**WORK ORDER**
When you write out the listing, keep each word exactly as it stands but include none of its images.

**GIVEN RECORDS**
= Beginning of Section =

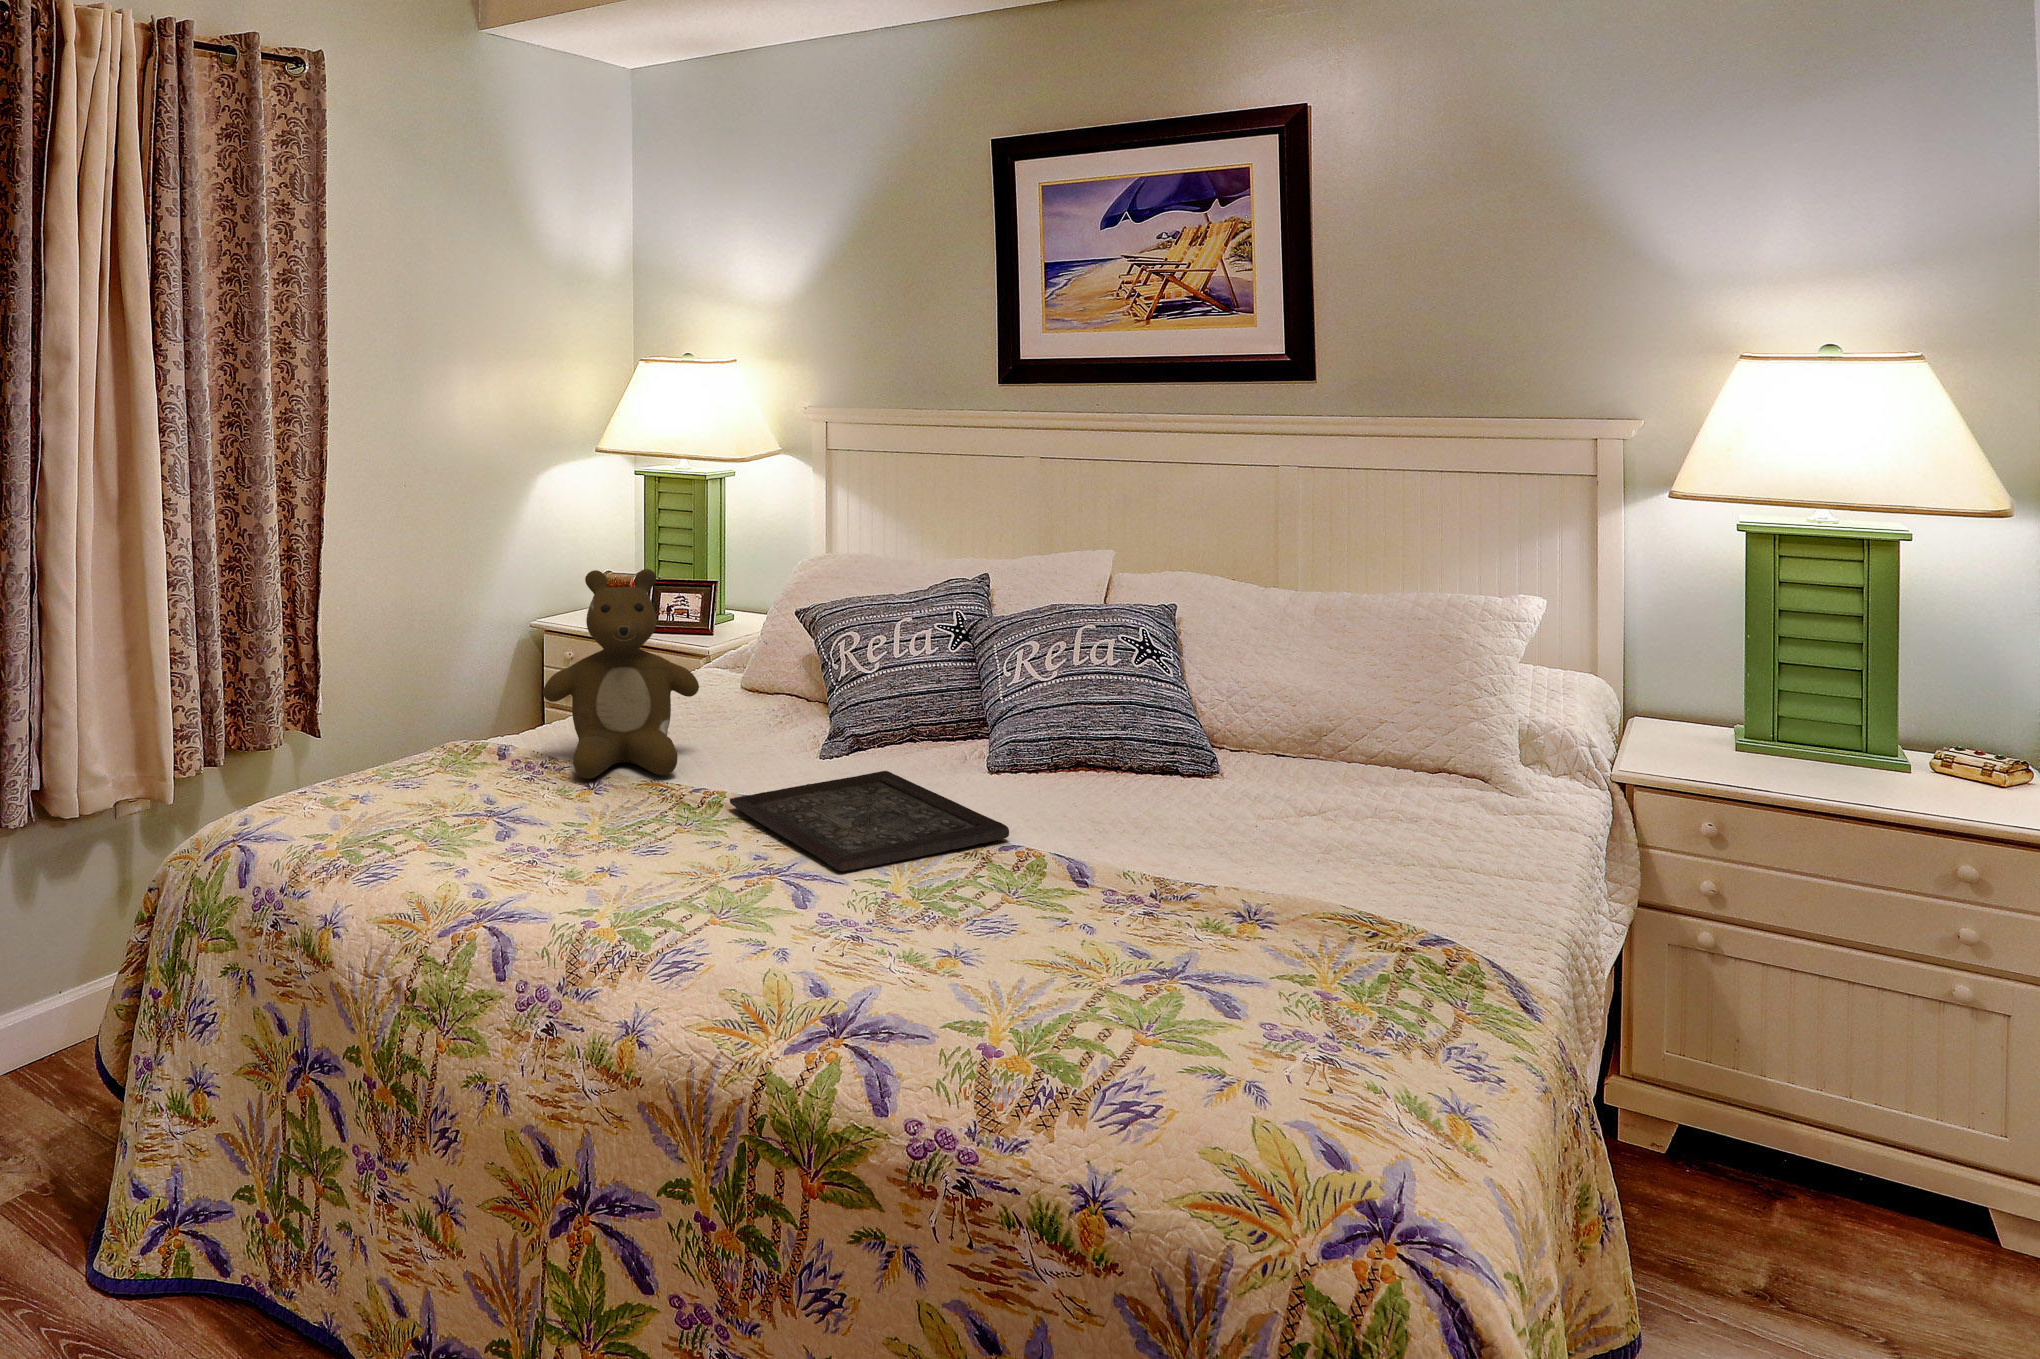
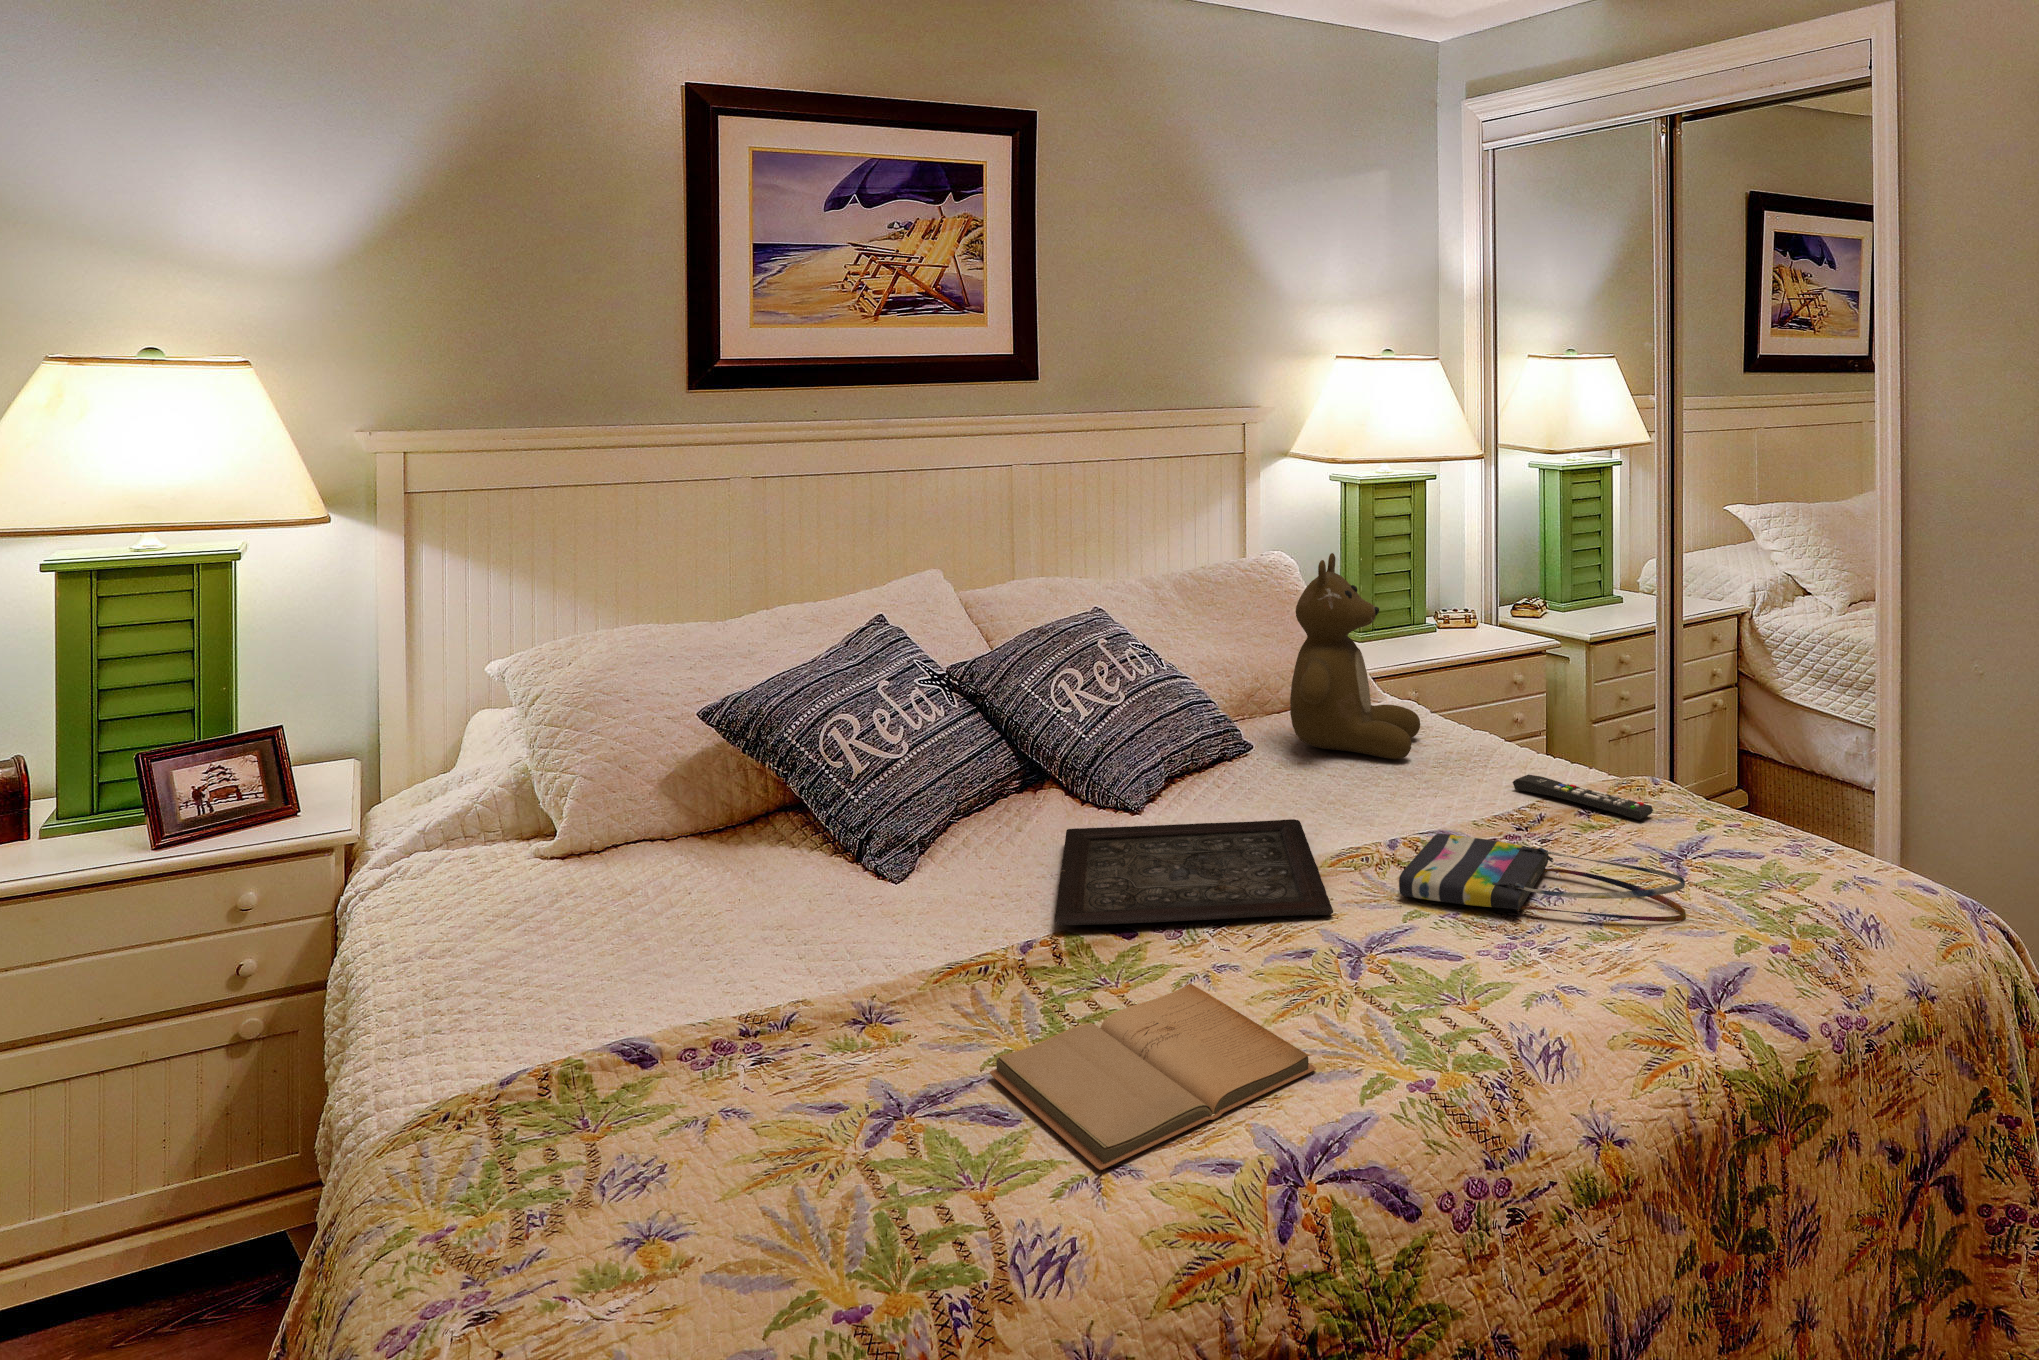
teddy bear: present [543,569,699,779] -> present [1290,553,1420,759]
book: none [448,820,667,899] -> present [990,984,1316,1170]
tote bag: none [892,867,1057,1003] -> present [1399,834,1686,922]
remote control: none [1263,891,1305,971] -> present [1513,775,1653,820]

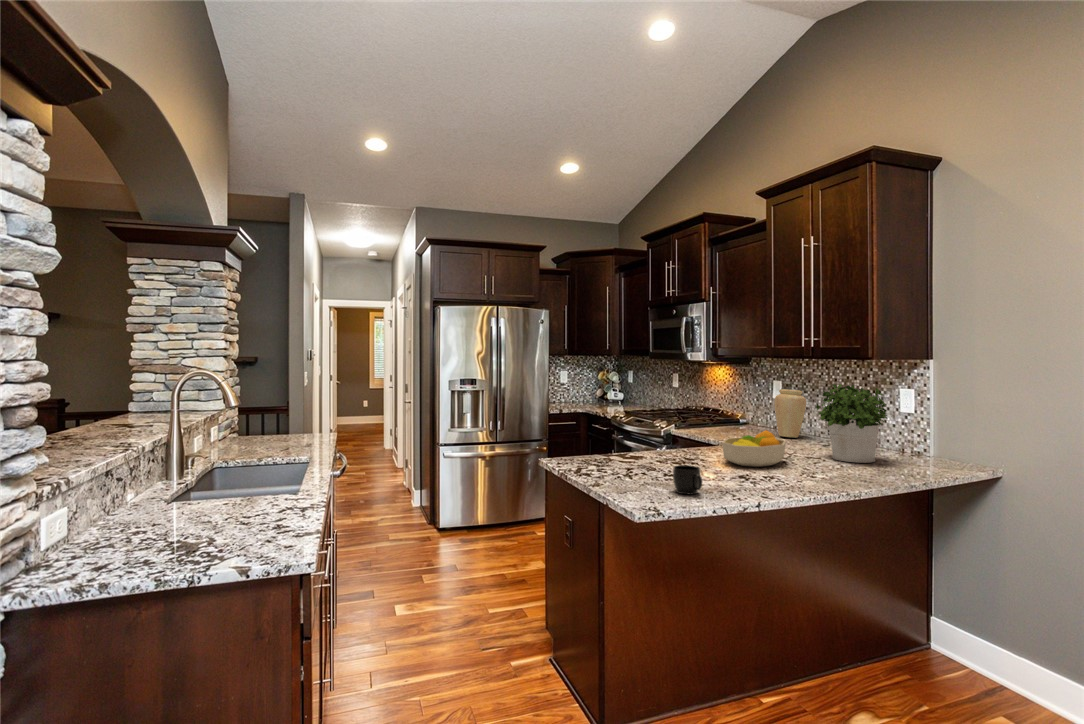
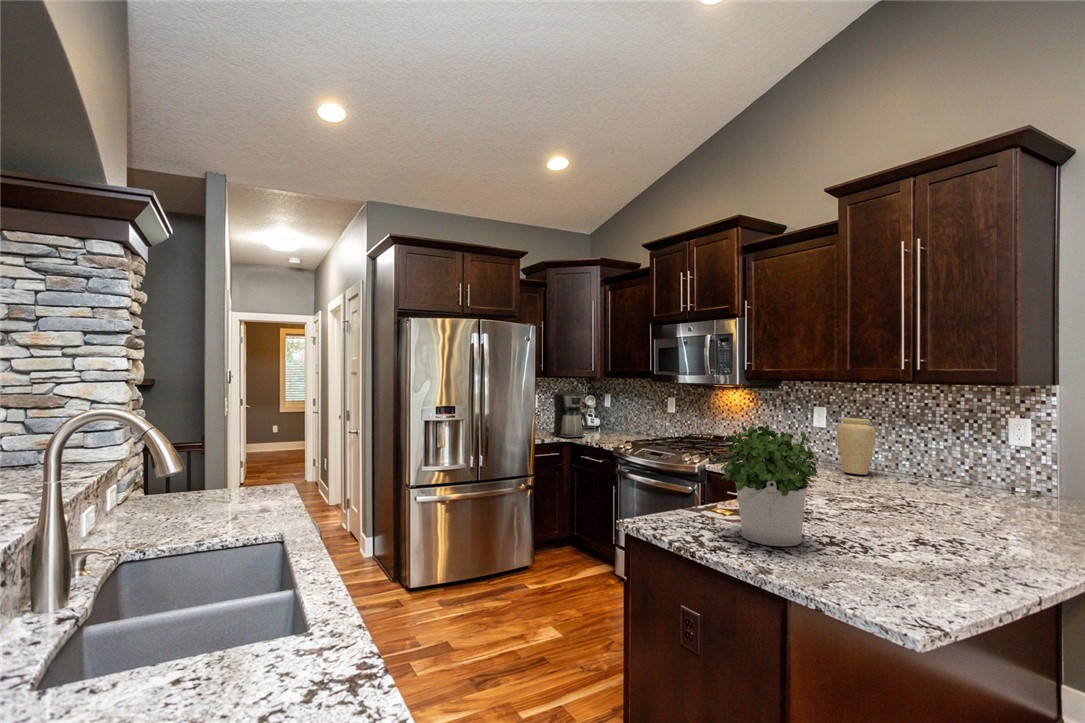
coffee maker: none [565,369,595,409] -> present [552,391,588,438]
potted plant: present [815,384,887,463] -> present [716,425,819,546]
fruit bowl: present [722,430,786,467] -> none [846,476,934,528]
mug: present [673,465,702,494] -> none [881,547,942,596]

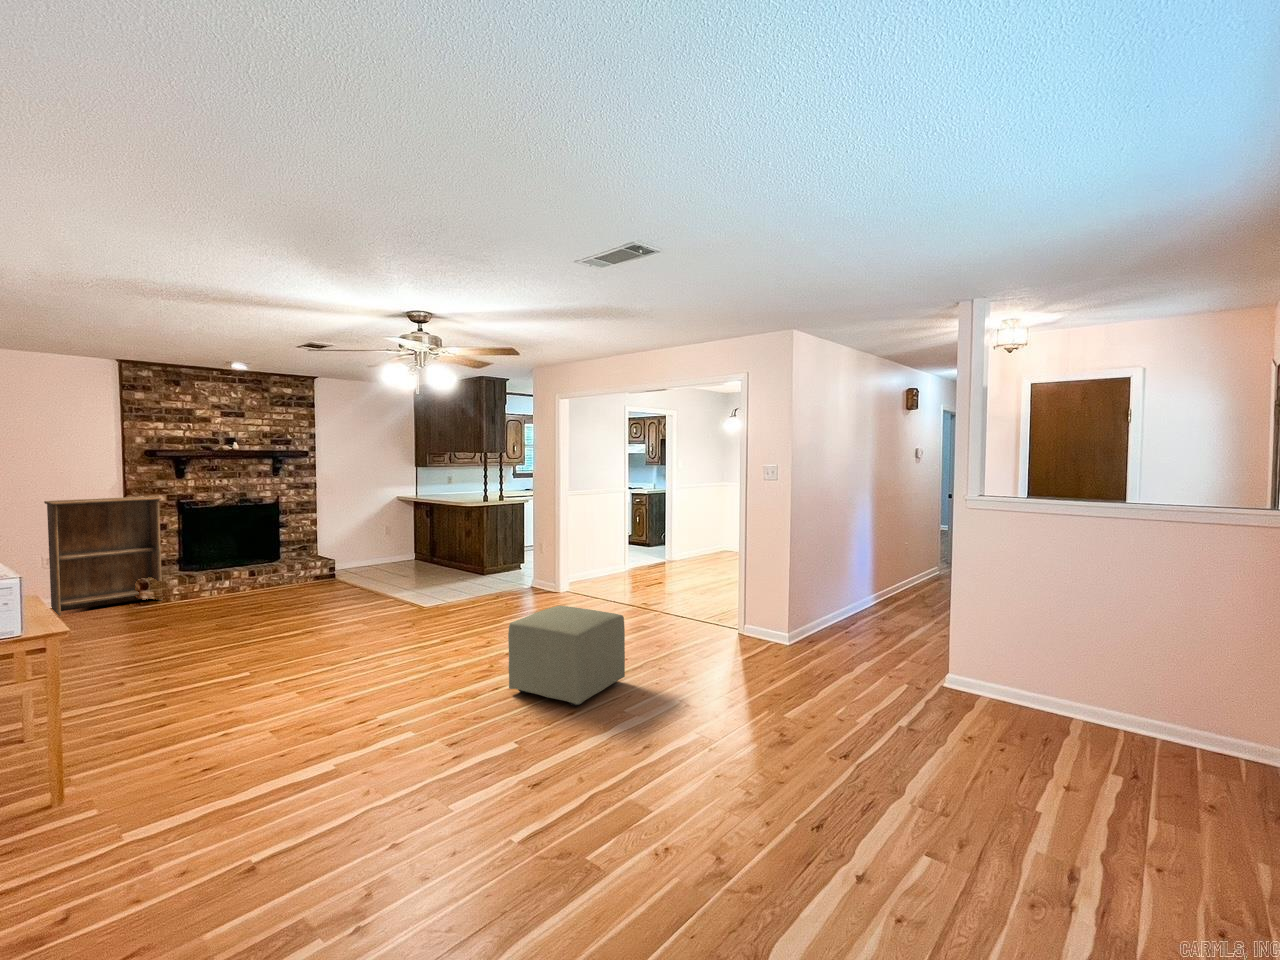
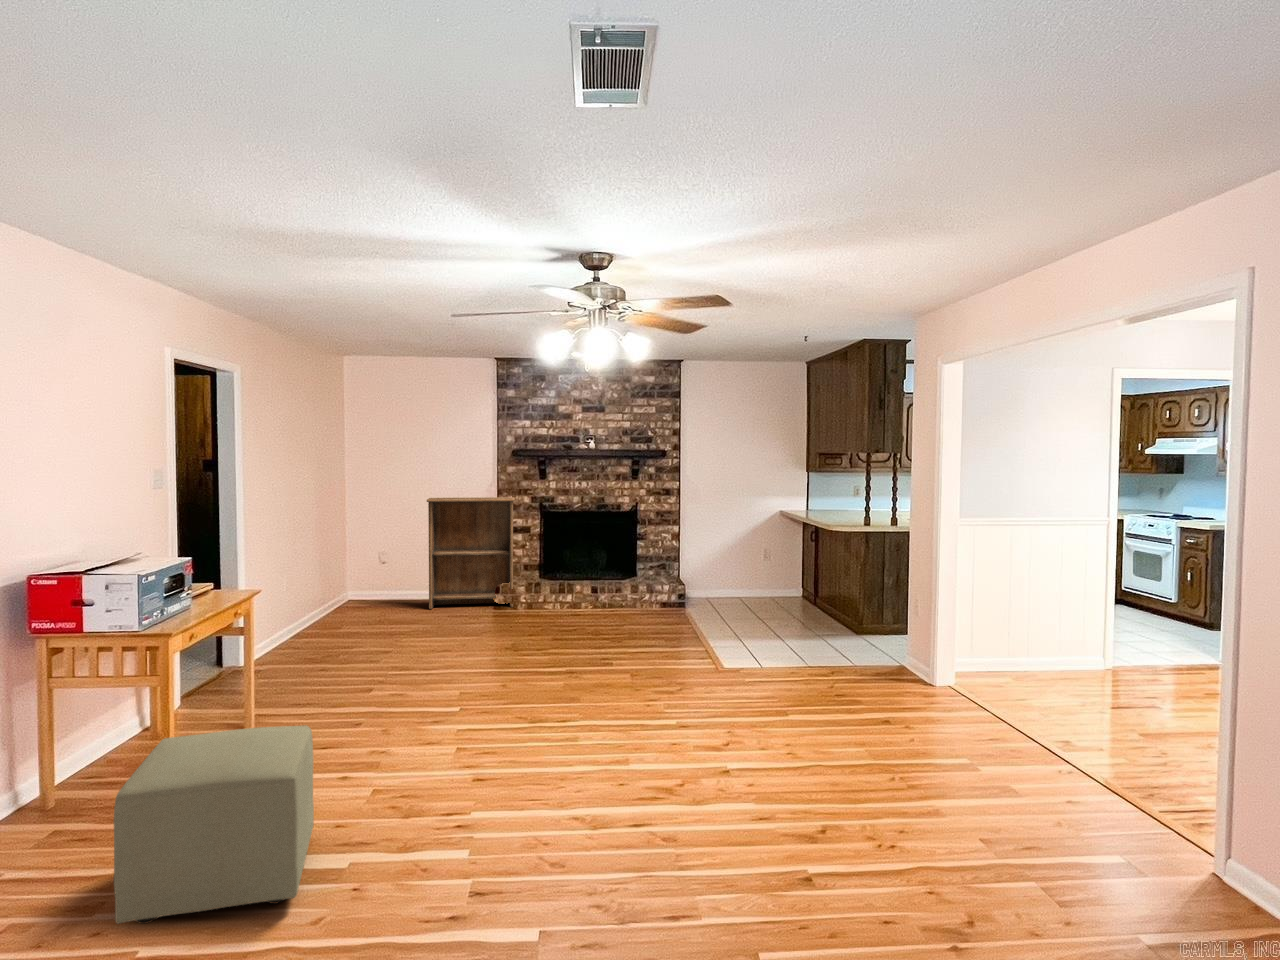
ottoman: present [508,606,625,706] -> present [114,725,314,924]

= End of Section =

**SOLUTION FOR THIS PROBLEM**
teddy bear: present [543,569,699,779] -> present [1290,553,1420,759]
book: none [448,820,667,899] -> present [990,984,1316,1170]
tote bag: none [892,867,1057,1003] -> present [1399,834,1686,922]
remote control: none [1263,891,1305,971] -> present [1513,775,1653,820]

coffee maker: none [565,369,595,409] -> present [552,391,588,438]
potted plant: present [815,384,887,463] -> present [716,425,819,546]
fruit bowl: present [722,430,786,467] -> none [846,476,934,528]
mug: present [673,465,702,494] -> none [881,547,942,596]

ottoman: present [508,606,625,706] -> present [114,725,314,924]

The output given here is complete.